## [Page text]
Life & Work Magazine
Life & Work Magazine


3 mins

This column will make your jaw drop

Ron Ferguson laments modern-day emotional incontinence.

TODAY, dears, I want to talk to you about incontinence. (Sharp intakes of breath throughout the land.) For anyone over the age of 39, which I am – “Impossible!” I hear you cry as you look at my photograph – this is a subject that is too close for comfort, so to speak.

Now, incontinence is no laughing matter – though there is a splendid Monty Python skit on Olympic Games for Incontinents; in one race, when the starting gun is fired, the contestants all sprint towards the bushes.

The incontinence I’m talking about in this worthy column is not physical, but emotional, incontinence. “What is this deranged galoot from the North on about noo?” I hear you cry irascibly. Well, I am about to explain, after I’ve been to the loo.

If you use a computer, you cannot fail to have noticed the ever-encroaching abundance of celebrity gossip. Its language is increasingly hysterical. “This photo” – usually of someone’s bum – “will make your jaw drop”. Not only that, it will literally make your jaw drop. The dropping of one’s jaw is apparently mandatory nowadays, however asinine the picture actually is.

Put down your Life and Work for a moment, gentle reader, and go over to your mirror. Practice dropping your jaw. I tried it, and nearly dislocated my jaw. I hope this little experiment has not required the intervention of paramedics, as well as scaring your dug. Reading Life and Work can be dangerous.

I’ve already drawn attention to the fact that nowadays if someone asks you how you are, you’re supposed to reply ‘awesome’; this means that when something truly awesome – such as a direct experience of God – happens, you have run out of language to talk about it. (Mind you, I suppose you can just make your jaw go up and down and take a selfie.)

We need to provide a context for all of this. For many generations, the so-called ‘stiff upper lip’ was lauded. (Trying to keep a stiff upper lip while dropping your jaw would be quite a physiological challenge. Go back to the mirror…) Men in particular were expected to be stoic and unemotional, even in the face of tragedy. Big Boys Mustn’t Cry. I know of one Scottish writer who, sitting at his father’s deathbed, was determined to give his old dad a hug, for the first time ever. His alarmed old-school faither quickly pre-empted this move by shaking his son’s hand. How do you do. Deary me.

(Pose estimation data)
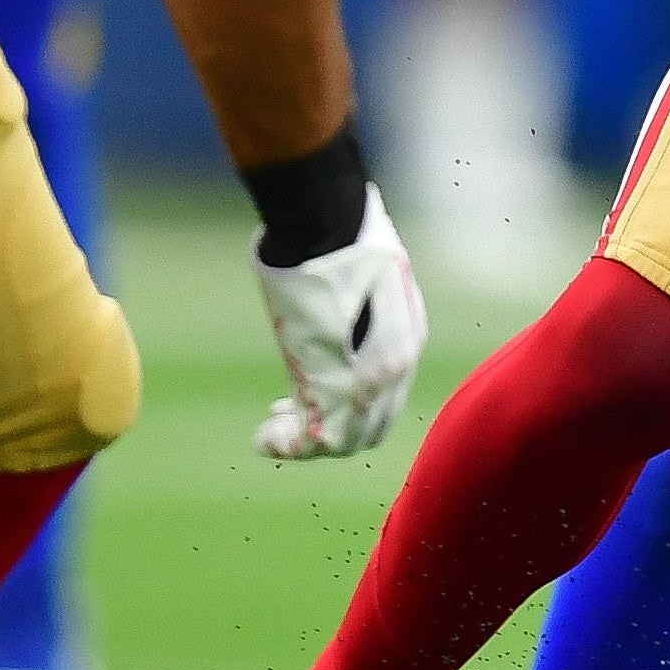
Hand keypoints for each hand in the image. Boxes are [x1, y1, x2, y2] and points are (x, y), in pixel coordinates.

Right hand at [251, 188, 427, 458]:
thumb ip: (354, 302)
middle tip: (286, 425)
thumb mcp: (359, 273)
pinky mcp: (340, 381)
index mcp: (407, 337)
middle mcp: (397, 365)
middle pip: (371, 426)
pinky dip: (289, 444)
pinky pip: (319, 434)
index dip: (355, 412)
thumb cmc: (340, 237)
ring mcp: (371, 377)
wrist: (331, 224)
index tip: (312, 406)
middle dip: (331, 435)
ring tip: (269, 438)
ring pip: (344, 438)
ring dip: (305, 445)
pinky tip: (262, 441)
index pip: (388, 397)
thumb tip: (336, 300)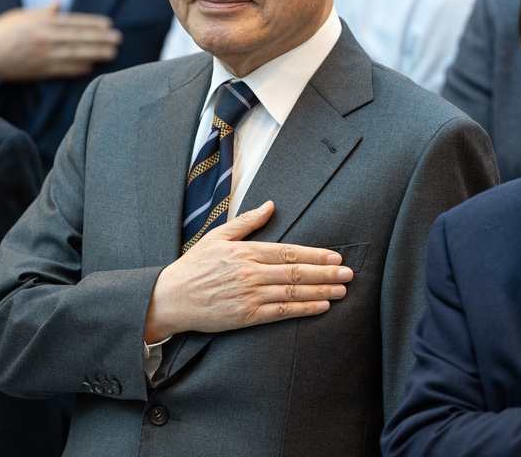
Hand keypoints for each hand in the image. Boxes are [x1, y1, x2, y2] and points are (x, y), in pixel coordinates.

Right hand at [0, 2, 121, 81]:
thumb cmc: (0, 32)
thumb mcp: (21, 16)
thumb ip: (44, 11)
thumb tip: (60, 2)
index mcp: (40, 22)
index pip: (73, 22)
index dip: (92, 24)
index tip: (108, 25)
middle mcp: (43, 37)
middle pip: (78, 38)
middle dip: (100, 39)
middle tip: (118, 39)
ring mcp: (41, 55)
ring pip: (74, 54)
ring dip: (95, 53)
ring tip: (112, 53)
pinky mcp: (38, 70)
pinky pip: (63, 70)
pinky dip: (77, 68)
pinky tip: (91, 67)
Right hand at [143, 201, 351, 342]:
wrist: (171, 298)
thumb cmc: (194, 266)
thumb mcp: (218, 236)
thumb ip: (247, 221)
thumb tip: (270, 205)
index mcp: (246, 251)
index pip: (289, 251)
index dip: (315, 255)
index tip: (335, 257)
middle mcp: (251, 272)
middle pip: (296, 271)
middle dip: (326, 273)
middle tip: (349, 274)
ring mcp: (250, 295)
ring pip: (293, 291)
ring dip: (321, 292)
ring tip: (341, 291)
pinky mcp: (246, 316)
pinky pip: (281, 312)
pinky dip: (303, 309)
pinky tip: (320, 308)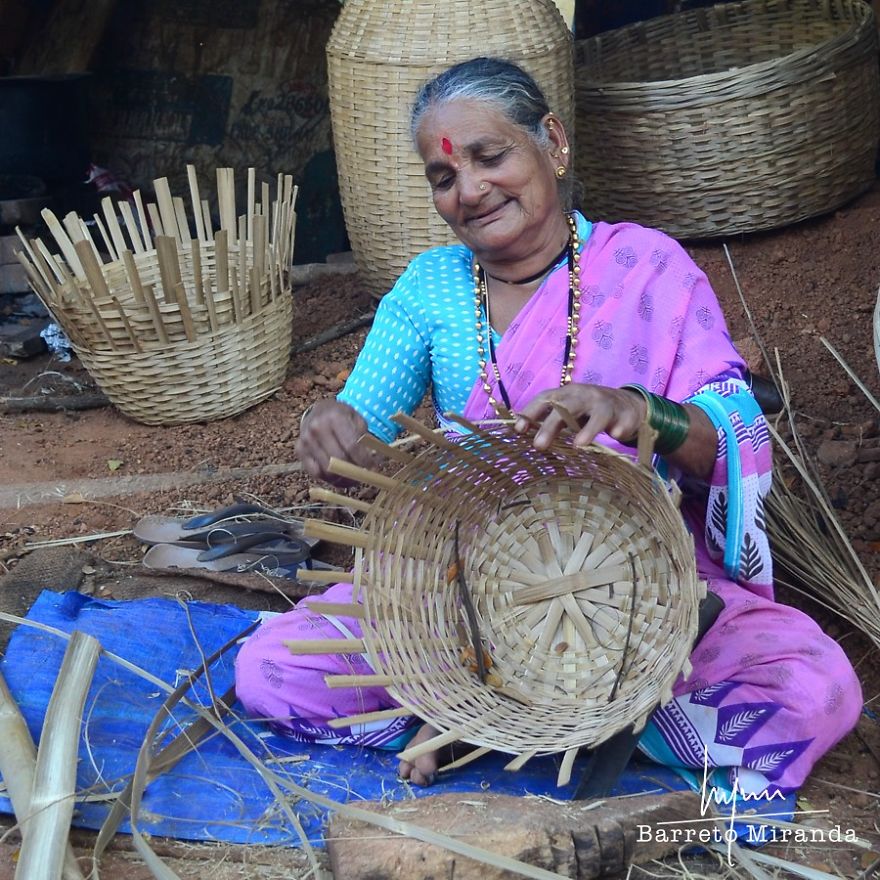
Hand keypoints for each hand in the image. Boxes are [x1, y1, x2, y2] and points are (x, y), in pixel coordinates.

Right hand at [295, 398, 374, 484]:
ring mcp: (306, 441)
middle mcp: (316, 429)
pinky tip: (340, 478)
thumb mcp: (357, 418)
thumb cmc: (342, 416)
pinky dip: (330, 479)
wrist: (319, 411)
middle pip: (338, 459)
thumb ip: (365, 437)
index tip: (373, 468)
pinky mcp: (299, 451)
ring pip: (327, 470)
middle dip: (354, 471)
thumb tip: (374, 459)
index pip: (351, 446)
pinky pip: (316, 473)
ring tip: (354, 478)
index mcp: (334, 418)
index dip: (364, 460)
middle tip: (365, 475)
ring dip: (343, 478)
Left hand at [513, 384, 645, 450]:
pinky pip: (623, 420)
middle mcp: (585, 396)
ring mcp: (606, 404)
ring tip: (579, 445)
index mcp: (567, 395)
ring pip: (598, 413)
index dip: (531, 412)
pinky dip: (620, 427)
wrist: (628, 404)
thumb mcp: (568, 412)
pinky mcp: (625, 414)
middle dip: (551, 425)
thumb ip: (549, 421)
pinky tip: (616, 435)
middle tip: (539, 446)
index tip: (518, 429)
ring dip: (588, 428)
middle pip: (567, 407)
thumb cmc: (589, 411)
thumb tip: (520, 431)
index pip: (546, 398)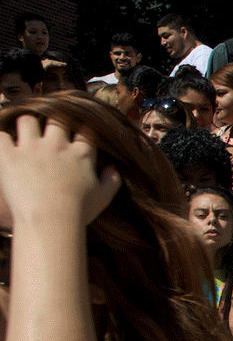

## [Check your understanding]
A) Answer these questions using the column about emotional incontinence:
(i) In the Monty Python skit, what do the contestants do when the starting gun is fired?
(ii) What reply is someone supposed to give nowadays when asked how they are?
(iii) How did the Scottish writer's father prevent his son's hug?
B) Retype the section of the column on emotional incontinence that begins with the words containing "If you use a" and ends with "can be dangerous.".

## [Answers by task]
A)
(i) They all sprint towards the bushes.
(ii) They are supposed to reply "awesome."
(iii) He shook his son's hand.

B)
If you use a computer, you cannot fail to have noticed the ever-encroaching abundance of celebrity gossip. Its language is increasingly hysterical. “This photo” – usually of someone’s bum – “will make your jaw drop”. Not only that, it will literally make your jaw drop. The dropping of one’s jaw is apparently mandatory nowadays, however asinine the picture actually is.

Put down your Life and Work for a moment, gentle reader, and go over to your mirror. Practice dropping your jaw. I tried it, and nearly dislocated my jaw. I hope this little experiment has not required the intervention of paramedics, as well as scaring your dug. Reading Life and Work can be dangerous.